RME UCX II - Microphone input measurements
Notes:
I try to build kind of a Dashboard for Microphone preamp/input
First question is:
Which level to standardize on ?
As different interface brands use different rules to set the level for 0dBFS, the "gain" marking for the digital mic preamp aren't really meaningful.
We need to align on a standardized input level, to reach a standardized dbFS level.
The most used microphone world-wide is probably the
Shure SM58
As per
Shure's specs, the output voltage is 1.6mV for 1Pa (94 dB SPL)
94dB SPL is quite low level. This is corresponding to the average SPL for a voice when speaking from 8mm distance from the cell.
Singers may rate much higher, for the same (typical) cell distance.
I found
a source listing those levels: average singer level 115dB SPL, peak at 135dB SPL.
Singers reaching those levels are not that common though.
I suggest to
normalize a Mic Preamp input level corresponding to 120dB SPL, or 32mV rms
But we are recording with some range, to allow peaks, so let's say that this level should correspond to
-10dBFS level on the ADC.
For analog, as a comparison, that should then correspond to Max level before >0.1% distortion - 10dB.
Test signal generation
To generate that level, I use the combination I described in
this post
A combination of a Radial ENgineering SAT-2 passive attenuator and a passive Radial JDI DI box (Jensen transformers - XLR input selected)
I use
+4V as the DAC output signal, then attenuate by -41.94dB to reach our 32mV.
I then get the above
Dashboard for the RME UCX II Mic in
That's corresponding to a "+36dB" gain setting
Which is to be expected:
Max range at "0dB" marking is +18dBu for 0dBFS (EBU standard)
32mV signal is -27.7dBu
Therefore, a 36dB gain marking to reach -10dBFS is in line with common logic.
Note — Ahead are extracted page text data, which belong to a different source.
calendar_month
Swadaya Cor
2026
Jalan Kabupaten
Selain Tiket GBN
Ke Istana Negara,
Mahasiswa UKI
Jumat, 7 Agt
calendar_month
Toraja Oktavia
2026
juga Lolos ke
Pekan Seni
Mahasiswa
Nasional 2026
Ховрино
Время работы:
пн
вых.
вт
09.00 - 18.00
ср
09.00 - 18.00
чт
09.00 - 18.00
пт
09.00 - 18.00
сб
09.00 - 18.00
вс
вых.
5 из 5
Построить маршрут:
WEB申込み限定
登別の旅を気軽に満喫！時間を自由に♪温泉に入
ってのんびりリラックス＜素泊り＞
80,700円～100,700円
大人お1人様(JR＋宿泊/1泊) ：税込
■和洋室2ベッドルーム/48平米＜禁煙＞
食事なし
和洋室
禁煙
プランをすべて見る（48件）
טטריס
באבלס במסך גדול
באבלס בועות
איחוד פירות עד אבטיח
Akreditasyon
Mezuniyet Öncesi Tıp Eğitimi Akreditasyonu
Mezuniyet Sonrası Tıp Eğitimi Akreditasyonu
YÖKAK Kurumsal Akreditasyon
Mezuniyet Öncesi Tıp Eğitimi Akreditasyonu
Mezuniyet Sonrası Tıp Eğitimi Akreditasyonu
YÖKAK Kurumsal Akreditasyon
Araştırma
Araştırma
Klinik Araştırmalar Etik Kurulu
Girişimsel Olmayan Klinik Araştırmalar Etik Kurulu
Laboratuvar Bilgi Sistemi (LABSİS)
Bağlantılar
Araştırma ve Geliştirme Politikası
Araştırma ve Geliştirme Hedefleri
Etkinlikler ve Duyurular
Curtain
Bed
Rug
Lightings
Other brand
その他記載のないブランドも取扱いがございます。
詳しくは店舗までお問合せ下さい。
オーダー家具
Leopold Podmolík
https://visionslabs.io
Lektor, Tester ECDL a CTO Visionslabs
(We'll see later this is not true for all interfaces)
For comparison, I ran the same with an analog
Millennia HV-3C microphone preamp (>$2000 for 2 channels) and
RME ADI-2 Pro fs R
The later is also my DAC
Here are the results in that combination
At -10dBFS
But the Millennia is capable to reach +27dBu at the output without distortion increase, so it's probably fairer to allow -7dBFS on the RME's 24dBu input range
Bottom line
The RME UCX II Mic input is not bad at all.
Comments and suggestions are welcome.